All entries below are to be written out again exactly, but no picture is to be copied.

Start of Records to use

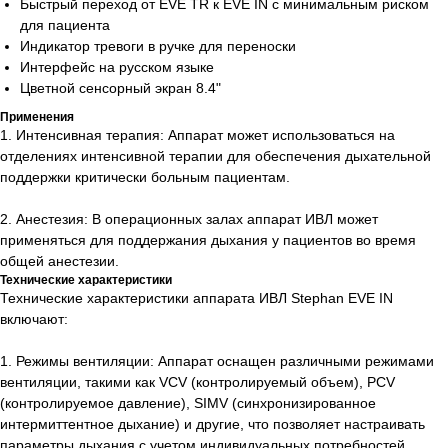
Быстрый переход от EVE TR к EVE IN с минимальным риском
для пациента
Индикатор тревоги в ручке для переноски
Есть вопросы?
Интерфейс на русском языке
Оставьте номер и мы перезвоним!
Цветной сенсорный экран 8.4"
Применения
1. Интенсивная терапия: Аппарат может использоваться на
+998
отделениях интенсивной терапии для обеспечения дыхательной
поддержки критически больным пациентам.
Позвоните мне
2. Анестезия: В операционных залах аппарат ИВЛ может
применяться для поддержания дыхания у пациентов во время
общей анестезии.
Технические характеристики
Технические характеристики аппарата ИВЛ Stephan EVE IN
включают:
Официальный
дистрибьютор медицинского
1. Режимы вентиляции: Аппарат оснащен различными режимами
оборудования
вентиляции, такими как VCV (контролируемый объем), PCV
Основное
(контролируемое давление), SIMV (синхронизированное
интермиттентное дыхание) и другие, что позволяет настраивать
О нас
параметры дыхания с учетом индивидуальных потребностей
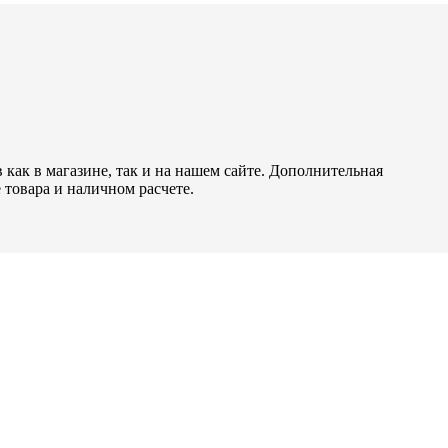
как в магазине, так и на нашем сайте. Дополнительная
 товара и наличном расчете.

End of Records to use

● **Answer to the problem**:
Быстрый переход от EVE TR к EVE IN с минимальным риском
для пациента
Индикатор тревоги в ручке для переноски
Есть вопросы?
Интерфейс на русском языке
Оставьте номер и мы перезвоним!
Цветной сенсорный экран 8.4"
Применения
1. Интенсивная терапия: Аппарат может использоваться на
+998
отделениях интенсивной терапии для обеспечения дыхательной
поддержки критически больным пациентам.
Позвоните мне
2. Анестезия: В операционных залах аппарат ИВЛ может
применяться для поддержания дыхания у пациентов во время
общей анестезии.
Технические характеристики
Технические характеристики аппарата ИВЛ Stephan EVE IN
включают:
Официальный
дистрибьютор медицинского
1. Режимы вентиляции: Аппарат оснащен различными режимами
оборудования
вентиляции, такими как VCV (контролируемый объем), PCV
Основное
(контролируемое давление), SIMV (синхронизированное
интермиттентное дыхание) и другие, что позволяет настраивать
О нас
параметры дыхания с учетом индивидуальных потребностей
как в магазине, так и на нашем сайте. Дополнительная
 товара и наличном расчете.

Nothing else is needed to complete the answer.